◆ Questions on the material:
1. Answer these questions about the Kalman filter passage, one line each:
(a) What type of distribution does the Kalman filter use to approximate all distributions?
(b) Which noise does the passage describe as how "blurred" the observation is?
(c) What two things characterize each of these distributions?
2. Quote the part of the Kalman filter passage that opens with the words "pos[:, :, 0] = x;" and closes with "sigma_plot([[0.25,0], [0,0.25]])".

◆ Selected passage:

===============

We are going to model the distribution of possible states in our state space for ${\bf x_t}$, updating this over time with observations that are made ${\bf y_t}$ to compute the next step.

The Kalman filter lets us do this very efficiently, as long as we can make some fairly strong assumptions about the form of uncertainty and the type of dynamics we expect to see.

We will omit most of the mathematical mechanics of the Kalman filter, which often looks pretty gory, but is actually fairly straightforward.

Normality of all distributions

The Kalman filter approximates all distributions as multivariate normal (Gaussian) distributions.

This includes:

  • the process noise, i.e. the stochastic part $\epsilon$ of the dynamics (how much the state "blurs" out on each time step)
  • the observation noise, i.e. the noise in the observation process (how "blurred" the observation is)
  • the distribution over the current state of the filter (how "blurred" the current belief is)
  • the likelihood of the observation given the current state, which is just the distribution of the the state transformed into the observation space.

All of these are Gaussian and characterised by a mean (location) $\mu$ and a covariance matrix $\Sigma$ which specifies the shape of the distribution; it can be seen as defining the shape of the ellipsoidal isosurfaces of the distribution.


In [ ]:
## A selection of different possible shapes of 2D Gaussians

def sigma_plot(sigma):
    mx = np.linspace(-5,5,40)
    x, y = np.meshgrid(mx,mx)
    pos = np.empty(x.shape + (2,))
    pos[:, :, 0] = x; pos[:, :, 1] = y
    rv = scipy.stats.multivariate_normal([0,0], sigma)
    plt.contourf(x, y, rv.pdf(pos))

plt.figure(figsize=(12,12))
plt.subplot(2,2,1)
sigma_plot([[1,0], [0,1]])    
plt.title("Unit variance, square")
plt.subplot(2,2,2)
sigma_plot([[0.25,0], [0,0.25]])    
plt.title("Smaller variance, square")
plt.subplot(2,2,3)
sigma_plot([[2,0], [0,0.5]])

===============

◆ Given information:
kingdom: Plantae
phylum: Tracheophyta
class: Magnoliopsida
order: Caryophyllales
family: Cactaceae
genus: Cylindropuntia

===============

◆ Per-task answers:
1.
(a) Multivariate normal (Gaussian) distributions.
(b) The observation noise.
(c) A mean (location) and a covariance matrix.

2.
pos[:, :, 0] = x; pos[:, :, 1] = y
    rv = scipy.stats.multivariate_normal([0,0], sigma)
    plt.contourf(x, y, rv.pdf(pos))

plt.figure(figsize=(12,12))
plt.subplot(2,2,1)
sigma_plot([[1,0], [0,1]])    
plt.title("Unit variance, square")
plt.subplot(2,2,2)
sigma_plot([[0.25,0], [0,0.25]])